Environmental firms steadily ease into the next stage of their development
GROW OR DIE
The consolidations aren’t through, either, says Joan Berkowitz, a partner in the Washington, D.C.-based environmental consulting firm of Farkas Berkowitz & Co. “Can you survive and not grow?” she asks. “The answer is no.”
The shopping sprees at the top of the listed depleted the ranks of the companies reporting at least $100 million in revenue, from 42 in 1997 to 38 last year. A company has to change as market segments change, says Craig Goehring, CEO of Brown and Caldwell, a water-wastewater firm in Pleasant Hill, Calif. He believes changes in the hazardous waste field are a major influence on consolidation. The hazwaste sector continues to slip in terms of market share. Gross revenue for 1998 topped the 1997 total slightly, $7.8 billion compared to $7.775 billion. But market share continues to slide, dropping from 39% of the market in 1996 to 32% in 1997, to under 30%. As if to underscore the point, the Hazardous Waste Action Coalition recently changed its name to the Environmental Business Action Coalition. The group, a Washington, D.C.-based American Consulting Engineers Council affiliate, says it is responding to clients’ demands that environmental consultants deliver economies of scale by combining remediation and redevelopment.

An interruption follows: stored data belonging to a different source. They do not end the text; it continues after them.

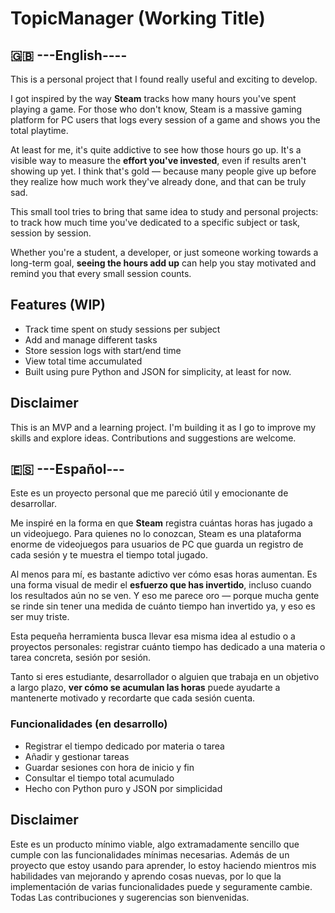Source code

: # TopicManager (Working Title)

## 🇬🇧 ---English----

This is a personal project that I found really useful and exciting to develop.

I got inspired by the way **Steam** tracks how many hours you've spent playing a game. For those who don't know, Steam is a massive gaming platform for PC users that logs every session of a game and shows you the total playtime.

At least for me, it's quite addictive to see how those hours go up. It's a visible way to measure the **effort you've invested**, even if results aren't showing up yet. I think that's gold — because many people give up before they realize how much work they've already done, and that can be truly sad.

This small tool tries to bring that same idea to study and personal projects: to track how much time you've dedicated to a specific subject or task, session by session.

Whether you're a student, a developer, or just someone working towards a long-term goal, **seeing the hours add up** can help you stay motivated and remind you that every small session counts.

## Features (WIP)

- Track time spent on study sessions per subject
- Add and manage different tasks
- Store session logs with start/end time
- View total time accumulated
- Built using pure Python and JSON for simplicity, at least for now.

## Disclaimer

This is an MVP and a learning project. I'm building it as I go to improve my skills and explore ideas. Contributions and suggestions are welcome.

## 🇪🇸 ---Español---

Este es un proyecto personal que me pareció útil y emocionante de desarrollar.

Me inspiré en la forma en que **Steam** registra cuántas horas has jugado a un videojuego. Para quienes no lo conozcan, Steam es una plataforma enorme de videojuegos para usuarios de PC que guarda un registro de cada sesión y te muestra el tiempo total jugado.

Al menos para mí, es bastante adictivo ver cómo esas horas aumentan. Es una forma visual de medir el **esfuerzo que has invertido**, incluso cuando los resultados aún no se ven. Y eso me parece oro — porque mucha gente se rinde sin tener una medida de cuánto tiempo han invertido ya, y eso es ser muy triste.

Esta pequeña herramienta busca llevar esa misma idea al estudio o a proyectos personales: registrar cuánto tiempo has dedicado a una materia o tarea concreta, sesión por sesión.

Tanto si eres estudiante, desarrollador o alguien que trabaja en un objetivo a largo plazo, **ver cómo se acumulan las horas** puede ayudarte a mantenerte motivado y recordarte que cada sesión cuenta.

### Funcionalidades (en desarrollo)

- Registrar el tiempo dedicado por materia o tarea
- Añadir y gestionar tareas
- Guardar sesiones con hora de inicio y fin
- Consultar el tiempo total acumulado
- Hecho con Python puro y JSON por simplicidad

## Disclaimer

Este es un producto mínimo viable, algo extramadamente sencillo que cumple con las funcionalidades mínimas necesarias. Además de un proyecto que estoy usando para aprender, lo
estoy haciendo mientros mis habilidades van mejorando y aprendo cosas nuevas, por lo que la implementación de varias funcionalidades puede y seguramente cambie. Todas
Las contribuciones y sugerencias son bienvenidas.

URS and Dames and Moore were “titans of the hazardous waste industry,” Goehring says. The buyout was “inevitable with the reduction in growth” in the sector, he says. Diversification is an option, he adds, “but Dames & Moore diversified and they lost their company.” Goehring feels comfortable in the middle. The privately held firm, ranked 36th with $111 million in revenue, bought Nashville-based Eckenfelder Inc. last year to bolster its industrial business. Goehring predicts $135 million in revenue this year, with municipal contracts in Atlanta and Orange County, Calif., in place and growth in design-build and information technology work. Bigger isn’t necessarily better, Goehring says: “We haven’t had a customer yet ask us if we’re a billion-dollar company.”